DR. PAUL HANRAHAN
TOWNSVILLE ORTHODONTIC SPECIALISTS
Obstructive Sleep Apnoea (OSA) in Children
There is no doubt that many of us are not getting enough sleep and as any new parent will agree, sleep deprivation is a form of torture. Imagine how you would feel if you were woken from your sleep several times every hour for the whole night, every night, for years. This is what can happen to a child with Obstructive Sleep Apnoea (OSA).
Airflow can be almost completely obstructed for periods varying from a few seconds up to 30 seconds, several times every hour. This obstruction often results from collapse of the narrow airway behind the tongue and less oxygen reaches the blood. The chest wall heaves, a wheeze can be heard and the child does not have a deep restful sleep. In the short term, behavioural problems and learning difficulties may arise. In the long-term, cardiovascular problems can develop. Despite its media exposure, OSA is only a small part of the much larger field of Sleep Medicine and is not the same as snoring or ‘mouth-breathing’. The field of Sleep Medicine is a medical specialty involving the investigation, diagnosis and treatment of sleep abnormalities including OSA.
OSA can affect 3% of otherwise healthy children, affecting males and females equally, with a peak incidence from 2–6 years old. The risk factors include large tonsils and adenoids, obesity, neuromuscular conditions and craniofacial syndromes. Patients supposedly develop long ‘adenoid’ faces with ‘narrow’ palates, dental malocclusion including ‘cross bites’. Despite these claims, recent good quality research has shown that ‘not all OSA patients have altered facial morphology and not all patients with altered facial morphology have OSA’. There is no simple cause and effect relationship.
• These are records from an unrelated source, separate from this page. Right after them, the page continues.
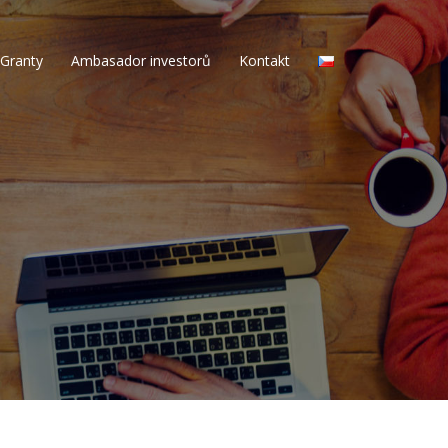
Granty
Ambasador investorů
Kontakt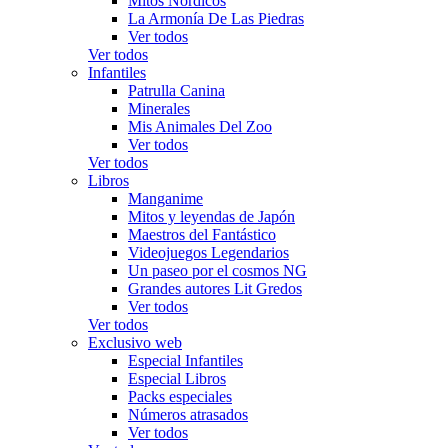
Mitos Nórdicos
La Armonía De Las Piedras
Ver todos
Ver todos
Infantiles
Patrulla Canina
Minerales
Mis Animales Del Zoo
Ver todos
Ver todos
Libros
Manganime
Mitos y leyendas de Japón
Maestros del Fantástico
Videojuegos Legendarios
Un paseo por el cosmos NG
Grandes autores Lit Gredos
Ver todos
Ver todos
Exclusivo web
Especial Infantiles
Especial Libros
Packs especiales
Números atrasados
Ver todos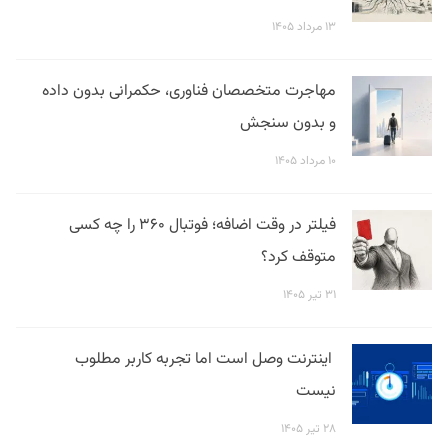
۱۳ مرداد ۱۴۰۵
مهاجرت متخصصان فناوری، حکمرانی بدون داده
و بدون سنجش
۱۰ مرداد ۱۴۰۵
فیلتر در وقت اضافه؛ فوتبال ۳۶۰ را چه کسی
متوقف کرد؟
۳۱ تیر ۱۴۰۵
اینترنت وصل است اما تجربه کاربر مطلوب
نیست
۲۸ تیر ۱۴۰۵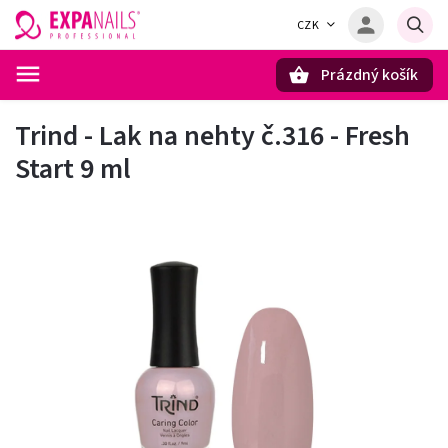
CZK
Prázdný košík
Hledat
Trind - Lak na nehty č.316 - Fresh
Start 9 ml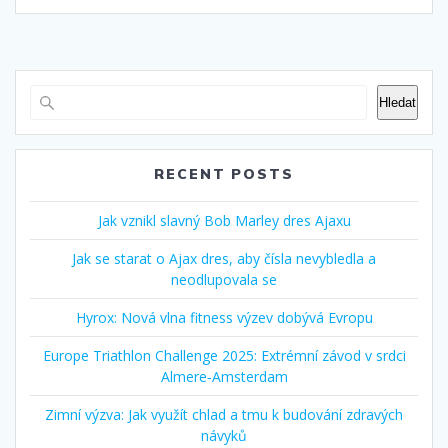
Hledat
RECENT POSTS
Jak vznikl slavný Bob Marley dres Ajaxu
Jak se starat o Ajax dres, aby čísla nevybledla a
neodlupovala se
Hyrox: Nová vlna fitness výzev dobývá Evropu
Europe Triathlon Challenge 2025: Extrémní závod v srdci
Almere‑Amsterdam
Zimní výzva: Jak využít chlad a tmu k budování zdravých
návyků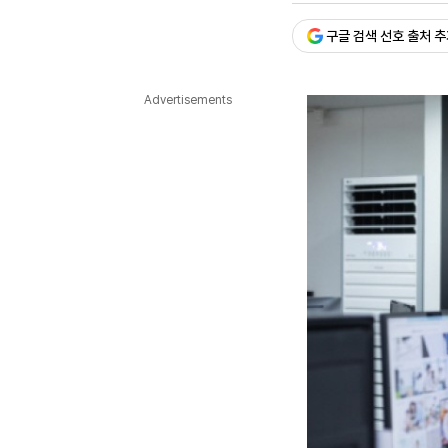
다국어뉴스
ENGLISH
Tiếng Việt
中文
구글 검색 선호 출처 
Advertisements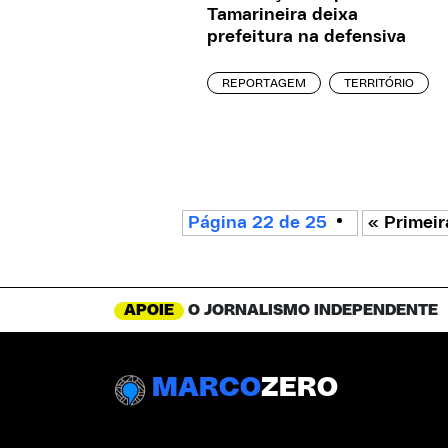
Tamarineira deixa
prefeitura na defensiva
REPORTAGEM
TERRITÓRIO
Página 22 de 25
« Primeir
APOIE
O JORNALISMO INDEPENDENTE
MARCO
ZERO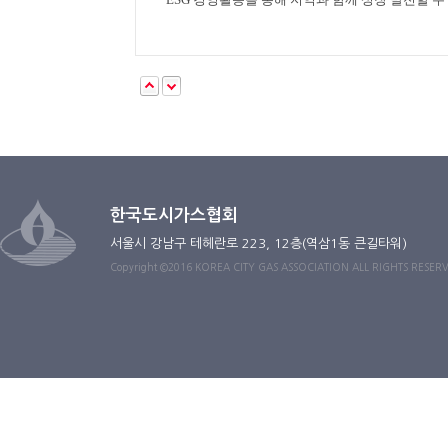
한국도시가스협회
서울시 강남구 테헤란로 223, 12층(역삼1동 큰길타워)
Copyright ©2016 KOREA CITY GAS ASSOCIATION ALL RIGHTS RESER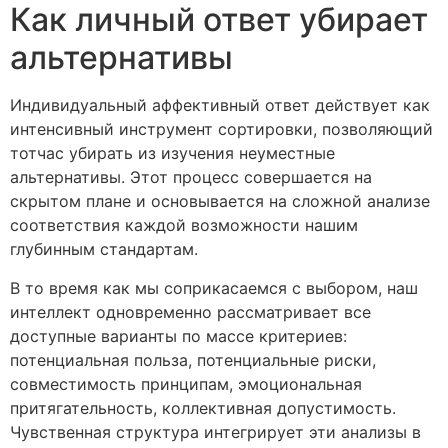
Как личный ответ убирает
альтернативы
Индивидуальный аффективный ответ действует как
интенсивный инструмент сортировки, позволяющий
тотчас убирать из изучения неуместные
альтернативы. Этот процесс совершается на
скрытом плане и основывается на сложной анализе
соответствия каждой возможности нашим
глубинным стандартам.
В то время как мы соприкасаемся с выбором, наш
интеллект одновременно рассматривает все
доступные варианты по массе критериев:
потенциальная польза, потенциальные риски,
совместимость принципам, эмоциональная
притягательность, коллективная допустимость.
Чувственная структура интегрирует эти анализы в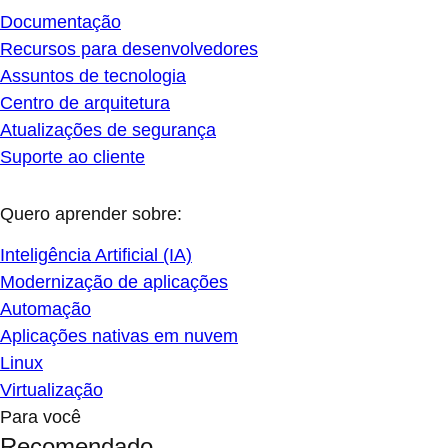
Documentação
Recursos para desenvolvedores
Assuntos de tecnologia
Centro de arquitetura
Atualizações de segurança
Suporte ao cliente
Quero aprender sobre:
Inteligência Artificial (IA)
Modernização de aplicações
Automação
Aplicações nativas em nuvem
Linux
Virtualização
Para você
Recomendado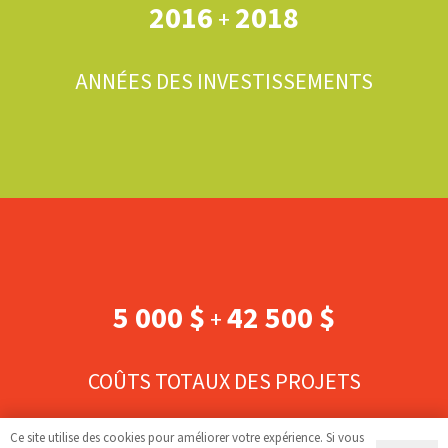
2016
2018
+
ANNÉES DES INVESTISSEMENTS
5 000 $
42 500 $
+
COÛTS TOTAUX DES PROJETS
Ce site utilise des cookies pour améliorer votre expérience. Si vous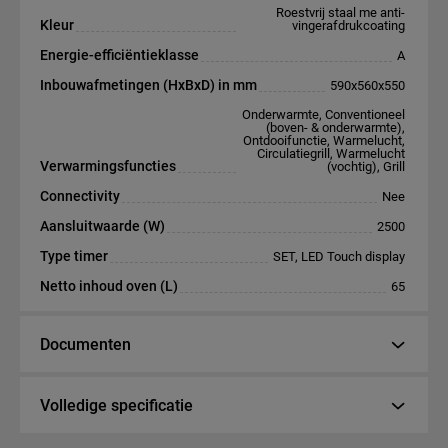
Roestvrij staal me anti-
Kleur
vingerafdrukcoating
Energie-efficiëntieklasse
A
Inbouwafmetingen (HxBxD) in mm
590x560x550
Onderwarmte, Conventioneel
(boven- & onderwarmte),
Ontdooifunctie, Warmelucht,
Circulatiegrill, Warmelucht
Verwarmingsfuncties
(vochtig), Grill
Connectivity
Nee
Aansluitwaarde (W)
2500
Type timer
SET, LED Touch display
Netto inhoud oven (L)
65
Documenten
Volledige specificatie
Dentistry has become involved in OSA, however, dentists cannot diagnose OSA. Dentists can be involved in screening for OSA using a clinical history and a PSQ (Paediatric Sleep Questionnaire), which is also available online. The definitive test is Polysomnography (a sleep test). Over diagnosing will often lead to unnecessary, expensive and ineffective over treatment. Under diagnosing may lead to serious future health problems.
It is best to have the diagnosis and treatment recommendations made by the true experts in the field – the Sleep Physician or Ear, Nose and Throat (ENT) Specialist.
Once accurately diagnosed, treatment options may involve weight loss, the removal of tonsils and adenoids, the prescription of anti-inflammatory nasal drugs, use of an oxygen mask at night (CPAP), or oral appliances to bring the lower jaw forward. Any oral appliance can cause changes in tooth position, which can result in orthodontic problems. Orthodontic treatment specifically for OSA (e.g. widening the top jaw with expanders or bringing the lower jaw forward) should only be considered when other medical treatments have failed and only on the recommendation of a specialist medical practitioner.
What should parents do?
Check your child after they have been asleep for a while. Spend five minutes watching for these signs:
• Do they snore?
• Do they breathe through their mouth?
• Do they stop breathing for periods greater than 10 seconds?
• Is their chest wall heaving yet still struggling for breath?
• Are they restless and sweaty during sleep?
• Are their daytime energy levels low?
• Are they hyperactive or having learning problems?
If you suspect that your child has any breathing abnormality, please consult with your local medical GP who can decide if referral to an ENT Specialist or a Sleep Physician is warranted. Referral from a medical practitioner will attract a Medicare rebate.
If orthodontic treatment is recommended by your medical practitioner, please see a registered specialist orthodontist.